On dîne sans doute de bonne heure à Bâle, car mon dîner, lorsque je le demandai, prit le titre de souper. Le salon, mi-café, mi-restaurant, où l’on me servit, était fort beau. Les domestiques, en habit noir et cravate blanche, avaient une mise irréprochable. Il en était autrement du menu : la misère des mets contrastait tristement avec le luxe du salon. Ce menu consistait en une sorte de boudin, un civet de quelque bête incomprise et certainement féroce si j’en juge à sa dureté, et le reste à l’avenant.

Le salon était d’ailleurs dans tout son éclat ; les convives y étaient en toilette. Des Anglaises y formaient la majorité. Un petit groupe était assis près d’une fenêtre donnant sur le Rhin et devant une table couverte de potiquets, accompagnement ordinaire du thé, et sans lesquels les Anglaises ne pourraient ni le faire ni le boire. À une table voisine est un homme à lunettes, très-laid ; ses traits communs et même grossiers contrastent fort avec sa mise soignée et la beauté d’une femme qui semble être la sienne, et d’une jeune fille ressemblant à sa mère.

Dans ce moment, une entrée presque théâtrale attire tous les regards : ce sont deux jeunes femmes à crinoline monstre, recouverte d’une robe de soie gris-perle, ornée de manches les plus longues et les plus larges que j’aie jamais vues. Ces beautés phénoménales auraient fait fureur à Paris. Ce ne pouvait être ni des Suisses ni des Allemandes, et à peine eurent-elles fait deux pas, qu’à leur marche je reconnus des Anglaises, ce que confirma l’arrivée de leur mère qui les suivait en se balançant comme un navire sur la houle.

Le salon se remplit peu à peu, presqu’entièrement de dames : un homme pour quatre, terme moyen. Seul je n’y prenais pas de thé pour lequel j’ai toujours conservé une espèce de rancune. Dans mon enfance, on n’en usait guère en France que comme remède et par ordonnance du médecin. À la suite d’une indisposition, on m’en présentait des tasses que ma bonne nommait tisane. Est-ce à cause du nom que je refusais d’y goûter, ou si j’y goûtais, qu’à la première gorgée je repoussais le vase qu’on me forçait de reprendre ? Je ne sais ; mais j’en voulais beaucoup à la bonne qui m’entonnait le breuvage et me faisait gronder quand je ne l’avalais pas. Depuis, ma mauvaise humeur contre le thé ne s’est pas dissipée. Est-ce à raison, est-ce à tort ? — Le thé a-t-il été un bien ou un mal pour l’humanité ? Contribue-t-il à la richesse de l’Europe, ou est-il un impôt de quelques centaines de millions qu’elle paie sans profit aux Chinois ? — C’est aux économistes à en décider.

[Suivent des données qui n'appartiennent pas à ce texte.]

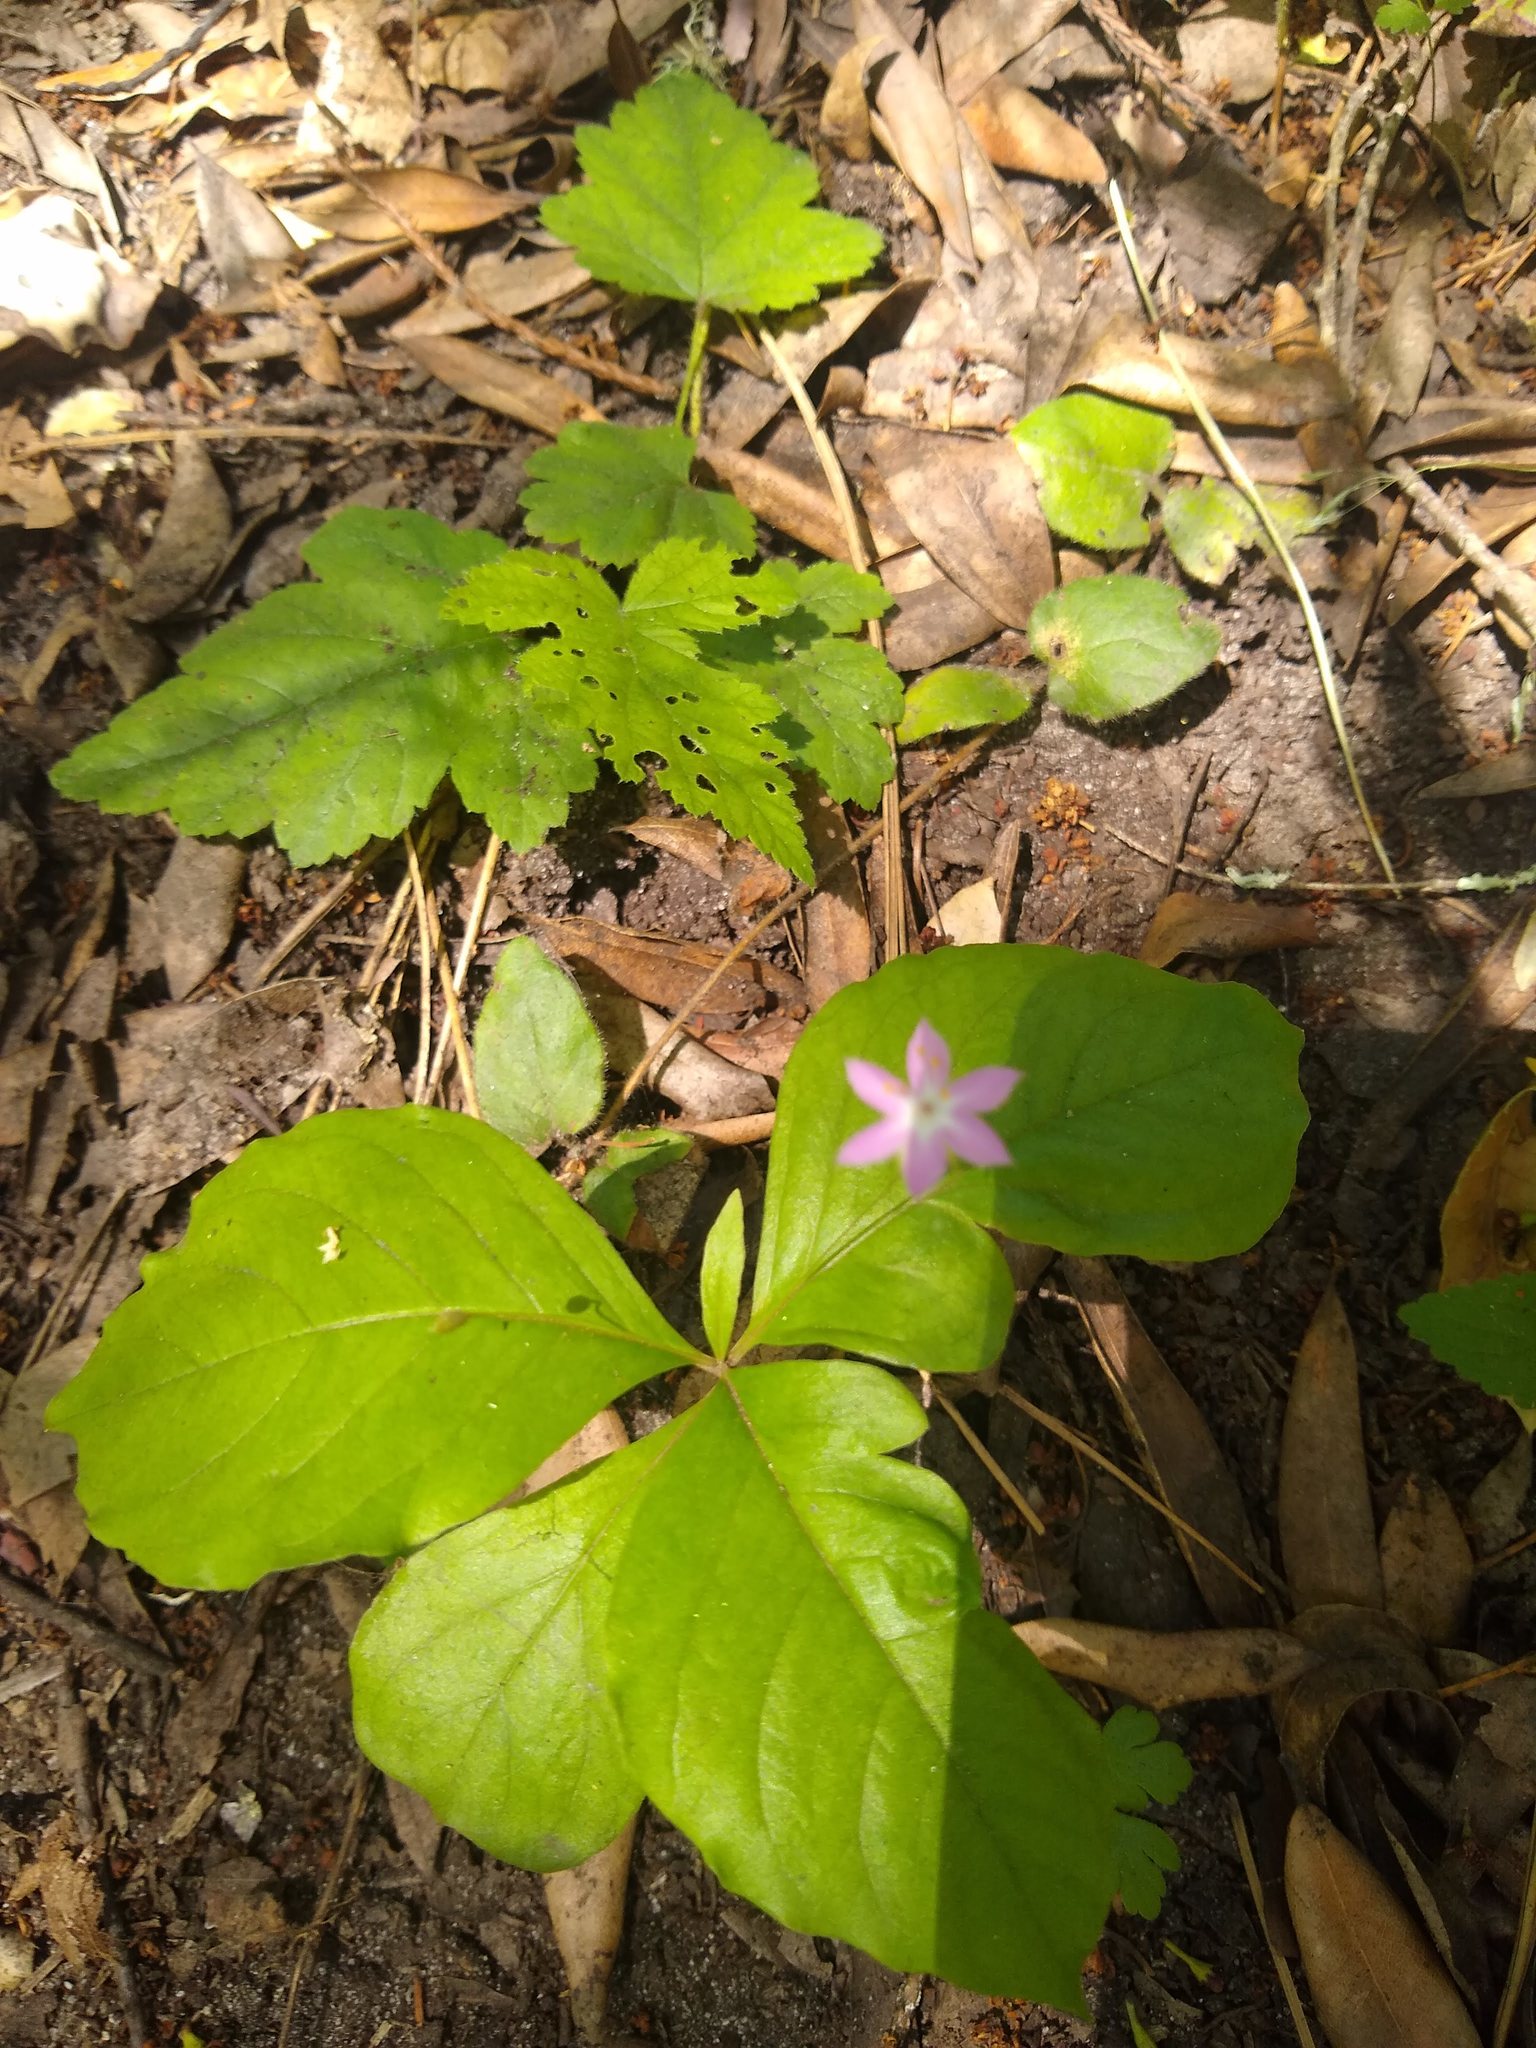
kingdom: Plantae
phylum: Tracheophyta
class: Magnoliopsida
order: Ericales
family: Primulaceae
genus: Lysimachia
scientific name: Lysimachia latifolia
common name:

Quand j’en eus assez des belles dames et du bruit des cuillères dans les tasses, je fus, à la lumière des étoiles et des réverbères, revoir la promenade du pont dont la position m’attirait. Même dans cette demi-obscurité, la vue y était belle. Le temps, calme et doux, y avait attiré d’autres promeneurs et pas mal de promeneuses, mais l’obscurité croissante ne me permit pas de juger du plus ou moins d’éclat de ces papillons de nuit.